LOGAN – The College of Veterinary Medicine has been officially approved to become Utah State University’s ninth college. Serving as interim dean is Dr. Dirk Vanderwall, who has been affiliated with USU’s School of Veterinary Medicine for several years.

USU has been part of the Washington-Idaho-Montana-Utah Regional Program in Veterinary Medicine for about 10 years. Current training of USU veterinary students is done in what Dr. Vanderwall calls a “2+2” program.

“Where we have 30 veterinary students here with us at Utah State University for the first two years of veterinary school and then our 30 students move to Pullman, Washington where they finish years three and four of their veterinary medical education,” he explained. “So, we have 10 years of providing the first two years of their veterinarian college training and now we will be expanding that to the full four years as a stand-alone program in the new College of Veterinarian Medicine.”

A new Veterinary Medical Education building on the USU Innovation Campus will be the site of instruction in the first three years of students’ education.

USU’s College of Veterinary Medicine has been officially approved to become the university’s ninth college. USU will continue its current collaboration in a regional DVM program with Washington State University during the transition to a four-year DVM degree at USU. Photo courtesy of Utah State University.

“With our fourth year of clinical instruction, that will be provided through what is referred to as a distributed community-based model,” he added, “where instead of having an academic veterinary medical teaching hospital here on campus, our fourth-year students will be distributed into private veterinary practices throughout Utah and beyond, getting their fourth-year clinical training in private practice settings, hence the community-based model for that education.”

USU’s first class of veterinary students will complete all four years in 2025. Plans are to admit 80 students annually, half of which will be Utah residents.

Last week, the State of Utah’s Building Board announced the selection of VCBO Architecture as the project architect for the new building.

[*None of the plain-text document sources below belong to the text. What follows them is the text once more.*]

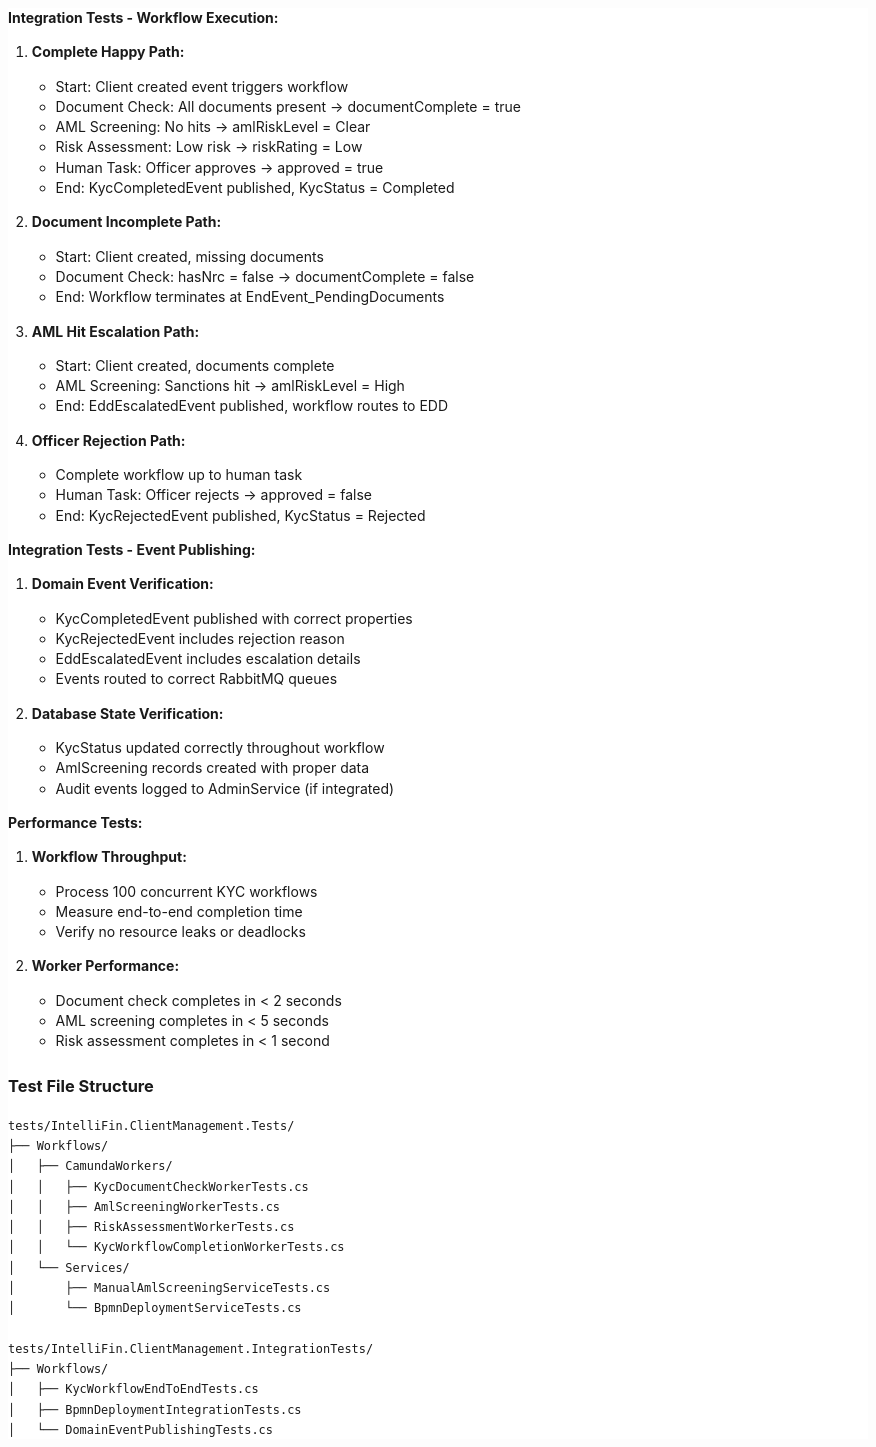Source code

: **Integration Tests - Workflow Execution:**
1. **Complete Happy Path:**
   - Start: Client created event triggers workflow
   - Document Check: All documents present → documentComplete = true
   - AML Screening: No hits → amlRiskLevel = Clear
   - Risk Assessment: Low risk → riskRating = Low
   - Human Task: Officer approves → approved = true
   - End: KycCompletedEvent published, KycStatus = Completed

2. **Document Incomplete Path:**
   - Start: Client created, missing documents
   - Document Check: hasNrc = false → documentComplete = false
   - End: Workflow terminates at EndEvent_PendingDocuments

3. **AML Hit Escalation Path:**
   - Start: Client created, documents complete
   - AML Screening: Sanctions hit → amlRiskLevel = High
   - End: EddEscalatedEvent published, workflow routes to EDD

4. **Officer Rejection Path:**
   - Complete workflow up to human task
   - Human Task: Officer rejects → approved = false
   - End: KycRejectedEvent published, KycStatus = Rejected

**Integration Tests - Event Publishing:**
1. **Domain Event Verification:**
   - KycCompletedEvent published with correct properties
   - KycRejectedEvent includes rejection reason
   - EddEscalatedEvent includes escalation details
   - Events routed to correct RabbitMQ queues

2. **Database State Verification:**
   - KycStatus updated correctly throughout workflow
   - AmlScreening records created with proper data
   - Audit events logged to AdminService (if integrated)

**Performance Tests:**
1. **Workflow Throughput:**
   - Process 100 concurrent KYC workflows
   - Measure end-to-end completion time
   - Verify no resource leaks or deadlocks

2. **Worker Performance:**
   - Document check completes in < 2 seconds
   - AML screening completes in < 5 seconds  
   - Risk assessment completes in < 1 second

### Test File Structure
```
tests/IntelliFin.ClientManagement.Tests/
├── Workflows/
│   ├── CamundaWorkers/
│   │   ├── KycDocumentCheckWorkerTests.cs
│   │   ├── AmlScreeningWorkerTests.cs
│   │   ├── RiskAssessmentWorkerTests.cs
│   │   └── KycWorkflowCompletionWorkerTests.cs
│   └── Services/
│       ├── ManualAmlScreeningServiceTests.cs
│       └── BpmnDeploymentServiceTests.cs

tests/IntelliFin.ClientManagement.IntegrationTests/
├── Workflows/
│   ├── KycWorkflowEndToEndTests.cs
│   ├── BpmnDeploymentIntegrationTests.cs
│   └── DomainEventPublishingTests.cs
```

According to USU, the firm is focused on sustainable design and innovation, and its portfolio includes the Meldrum Science Center at Westminster College, USU’s Life Sciences Building, and the restoration and extensive seismic upgrade of Utah’s State Capitol.

“The new building will be strategically located on the Innovation Campus near the Utah Veterinary Diagnostic Laboratory and the USDA Poisonous Plants Research Laboratory,” Vanderwall said in a release. “Both facilities and their personnel are integral parts of our current and future veterinary programs.”